> [TEXTO PROPORCIONADO]:

____________

Se ha cumplido en estos días el aniversario de¡ alunizaje, primer viaje humano fuera del planeta Tierra, suceso tan importante, en teoría, como el descubrimiento de América, la revolución agrícola o la invención de la rueda, pero que, como se está viendo, nos ha dejado igual que antes.El comentario típico, y no por repetido menos cierto, es que el hombre ha llegado a la Luna antes de resolver los problemas en su casa, que es la aeronave espacial Tierra, viajando a 30.000 kilómetros por hora en torno al Sol, que la arrastra en su espiral galáctica hacia la expansión inconcebible del Universo. ¿Por qué una proeza tecnológica tan importante no se refleja en el estado de los negocios humanos y la perfección de la ciencia no se alcanza en la sociedad?

Por una razón muy sencilla: el contenido filosófico y moral de los descubrimientos científicos que nos han llevado a la Luna aún no ha penetrado en la mentalidad de la gente, ni siquiera en la de muchos científicos, políticos y profesores. Se funciona aún con la mentalidad científica del siglo XIX, mecánica y materialista, cuando la física cuántica subatómica y la física relativista astronómica señalan claramente la caducidad de los esquemas mentales establecidos hace tres siglos por Newton y Descartes.

____________

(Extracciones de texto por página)
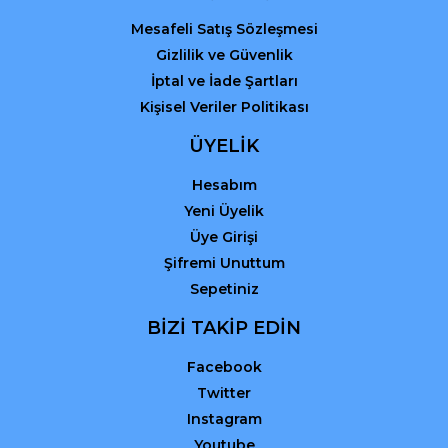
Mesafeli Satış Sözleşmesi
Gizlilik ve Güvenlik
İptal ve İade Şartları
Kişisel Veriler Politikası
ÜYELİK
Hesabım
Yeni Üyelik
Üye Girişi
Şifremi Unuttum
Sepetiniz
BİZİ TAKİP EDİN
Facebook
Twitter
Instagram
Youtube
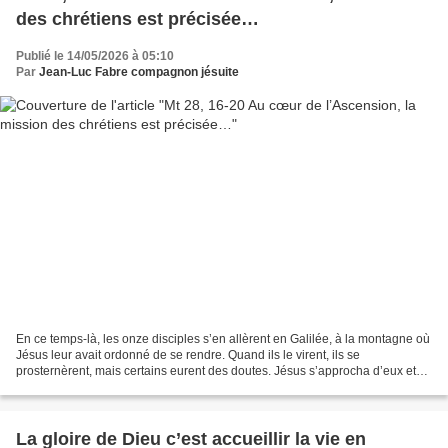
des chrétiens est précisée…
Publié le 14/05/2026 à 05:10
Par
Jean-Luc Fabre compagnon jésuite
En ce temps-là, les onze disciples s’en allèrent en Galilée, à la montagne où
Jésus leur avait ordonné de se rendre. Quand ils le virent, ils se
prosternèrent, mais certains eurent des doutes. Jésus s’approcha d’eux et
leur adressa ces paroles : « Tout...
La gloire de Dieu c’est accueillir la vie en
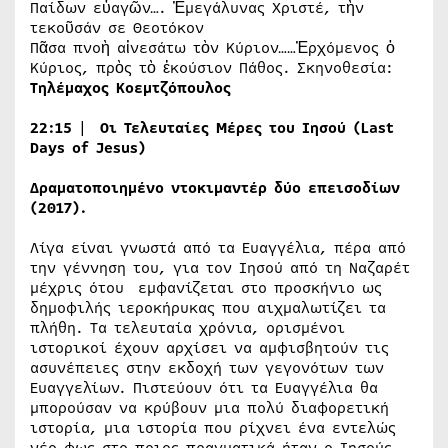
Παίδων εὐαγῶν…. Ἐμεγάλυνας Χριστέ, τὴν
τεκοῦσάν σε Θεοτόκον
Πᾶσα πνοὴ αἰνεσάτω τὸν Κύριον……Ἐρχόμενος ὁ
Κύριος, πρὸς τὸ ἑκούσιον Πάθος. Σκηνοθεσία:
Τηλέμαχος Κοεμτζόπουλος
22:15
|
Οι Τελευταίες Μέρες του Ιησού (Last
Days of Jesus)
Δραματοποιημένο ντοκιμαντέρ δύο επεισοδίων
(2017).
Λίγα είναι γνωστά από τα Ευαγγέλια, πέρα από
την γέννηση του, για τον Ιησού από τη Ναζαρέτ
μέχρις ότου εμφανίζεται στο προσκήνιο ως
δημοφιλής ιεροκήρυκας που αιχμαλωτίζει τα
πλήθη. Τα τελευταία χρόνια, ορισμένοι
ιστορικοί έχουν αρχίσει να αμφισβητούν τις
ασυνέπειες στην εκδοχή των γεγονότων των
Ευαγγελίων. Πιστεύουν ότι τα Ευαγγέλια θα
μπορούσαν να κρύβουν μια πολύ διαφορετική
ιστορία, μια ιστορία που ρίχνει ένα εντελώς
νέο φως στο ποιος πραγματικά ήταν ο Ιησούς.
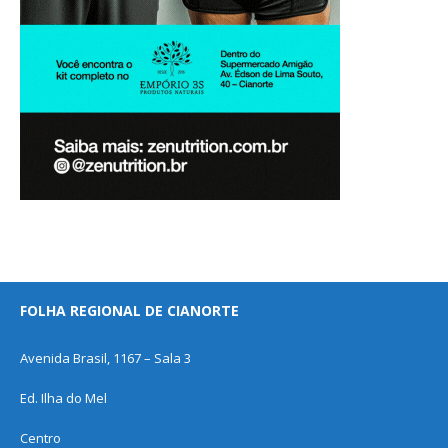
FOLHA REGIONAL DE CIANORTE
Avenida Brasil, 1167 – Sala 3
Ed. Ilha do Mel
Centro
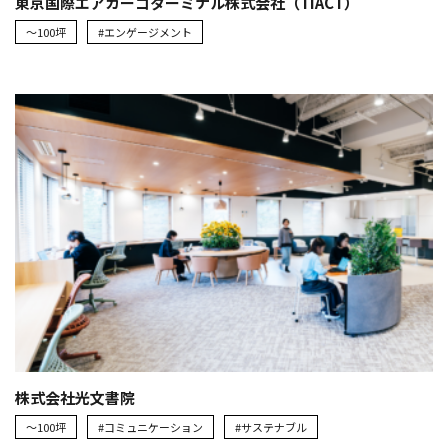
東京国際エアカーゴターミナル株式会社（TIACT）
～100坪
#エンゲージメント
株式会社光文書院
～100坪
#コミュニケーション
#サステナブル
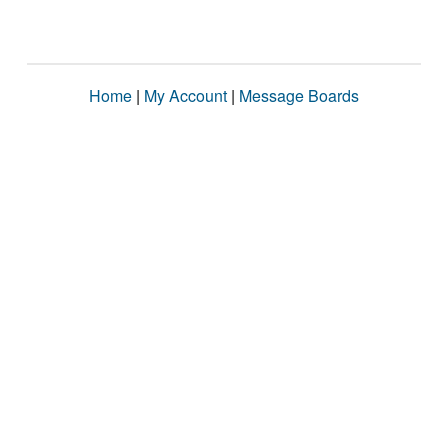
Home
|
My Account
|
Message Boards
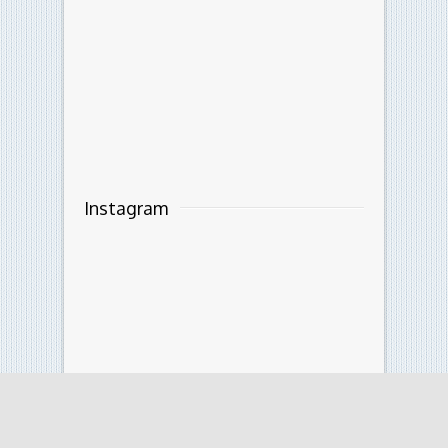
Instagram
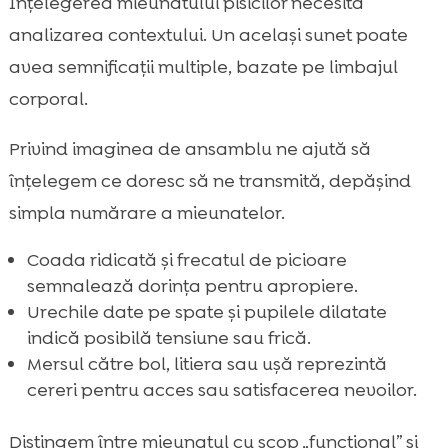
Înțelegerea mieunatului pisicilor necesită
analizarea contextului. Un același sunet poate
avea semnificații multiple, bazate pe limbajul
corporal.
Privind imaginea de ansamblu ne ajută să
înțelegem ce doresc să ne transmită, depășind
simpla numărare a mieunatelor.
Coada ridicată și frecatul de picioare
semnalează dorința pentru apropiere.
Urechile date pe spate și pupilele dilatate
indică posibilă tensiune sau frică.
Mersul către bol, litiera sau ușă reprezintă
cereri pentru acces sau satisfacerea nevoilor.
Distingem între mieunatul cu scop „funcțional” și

____________

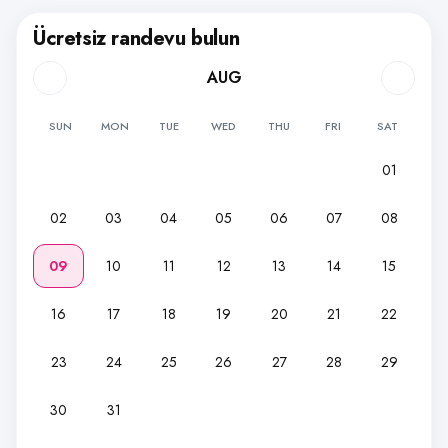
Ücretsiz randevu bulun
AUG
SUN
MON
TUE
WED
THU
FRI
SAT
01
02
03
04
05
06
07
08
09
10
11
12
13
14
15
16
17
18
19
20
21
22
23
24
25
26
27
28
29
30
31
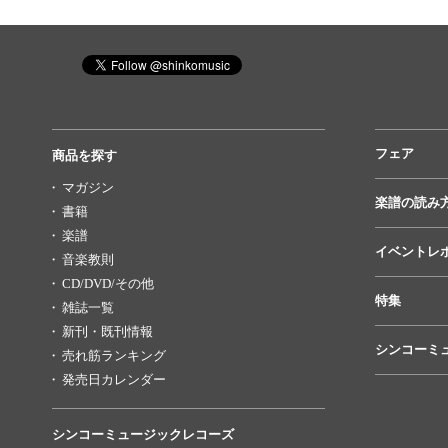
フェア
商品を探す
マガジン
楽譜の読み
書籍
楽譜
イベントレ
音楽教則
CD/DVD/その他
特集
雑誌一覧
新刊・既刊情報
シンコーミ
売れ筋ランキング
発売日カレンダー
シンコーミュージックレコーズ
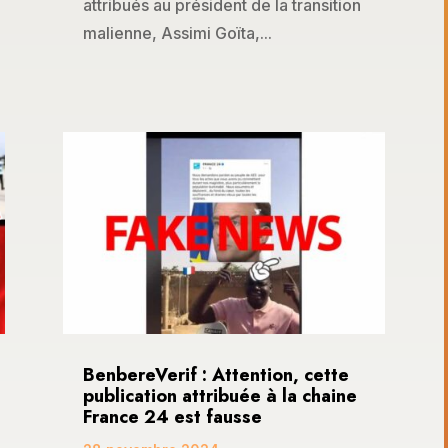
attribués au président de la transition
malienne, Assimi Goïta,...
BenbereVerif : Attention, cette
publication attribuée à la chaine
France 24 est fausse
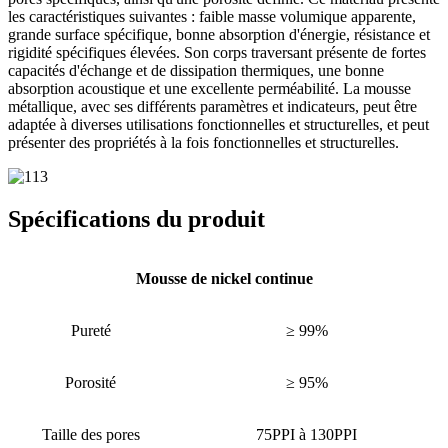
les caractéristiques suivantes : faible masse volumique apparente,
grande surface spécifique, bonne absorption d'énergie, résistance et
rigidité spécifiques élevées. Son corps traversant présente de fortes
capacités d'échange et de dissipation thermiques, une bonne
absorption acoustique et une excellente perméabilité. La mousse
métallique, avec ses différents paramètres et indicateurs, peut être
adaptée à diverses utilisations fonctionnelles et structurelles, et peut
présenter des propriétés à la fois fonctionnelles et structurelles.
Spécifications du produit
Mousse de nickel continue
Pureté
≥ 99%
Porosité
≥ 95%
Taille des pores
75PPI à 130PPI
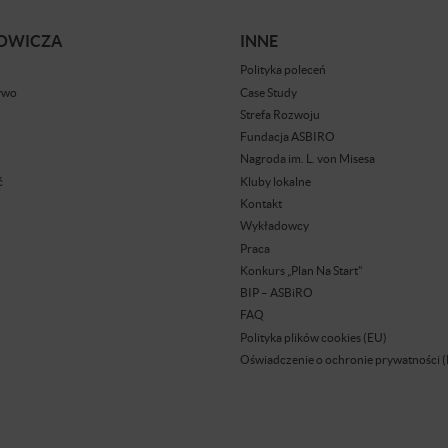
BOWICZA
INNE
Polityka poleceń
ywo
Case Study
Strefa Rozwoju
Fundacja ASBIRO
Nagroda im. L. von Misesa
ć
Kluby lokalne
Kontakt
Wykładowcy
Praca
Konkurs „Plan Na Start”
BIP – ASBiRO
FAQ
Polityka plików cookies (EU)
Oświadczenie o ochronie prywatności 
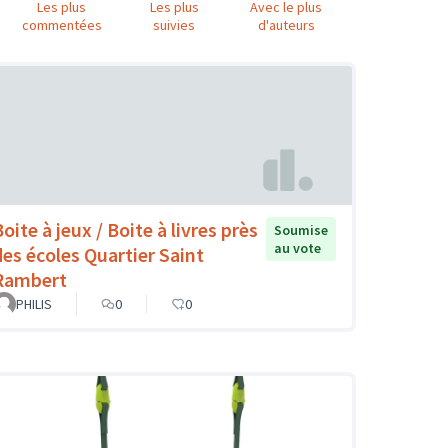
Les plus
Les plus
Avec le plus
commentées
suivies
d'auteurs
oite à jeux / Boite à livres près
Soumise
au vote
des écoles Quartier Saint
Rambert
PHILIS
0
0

____________

> [LISTA DE TAREAS]:
1. Reescribe los registros desde la línea que contiene "les caractéristiques suivantes" hasta la que contiene "75PPI à 130PPI", ambas incluidas, cambiando "Pureté" por "Taux de pureté" y dejando todo lo demás igual.
2. Por favor, continúa el texto sobre el aniversario del alunizaje y la mentalidad científica a partir de la última oración.

> [SECCIÓN DE RESPUESTAS]:
1.
les caractéristiques suivantes : faible masse volumique apparente,
grande surface spécifique, bonne absorption d'énergie, résistance et
rigidité spécifiques élevées. Son corps traversant présente de fortes
capacités d'échange et de dissipation thermiques, une bonne
absorption acoustique et une excellente perméabilité. La mousse
métallique, avec ses différents paramètres et indicateurs, peut être
adaptée à diverses utilisations fonctionnelles et structurelles, et peut
présenter des propriétés à la fois fonctionnelles et structurelles.
Spécifications du produit
Mousse de nickel continue
Taux de pureté
≥ 99%
Porosité
≥ 95%
Taille des pores
75PPI à 130PPI

2.
La teoría cuántica, iniciada en 1900 por Max Plank, demuestra que la energía no se trasmite de modo continuo, sino a saltos, en paquetes llamados quanta; en desarrollos sucesivos, el príncipe Louis de Broglie establece que un corpúsculo subatómico como el electrón es, a la vez, partícula y onda, cosa imposible para la lógica aristotélica con que aún nos movemos. Poco después, también en los años veinte, Heisenberg establecía su principio de incertidumbre que señala la imposibilidad de determinar la trayectoria de una partícula subatómica. Con ello, el principio de causalidad, en que se asienta la mecánica newtoniana y nuestra manera de pensar actual, se tambalea y es preciso dar entrada a leyes de probabilidad. Pero hay más.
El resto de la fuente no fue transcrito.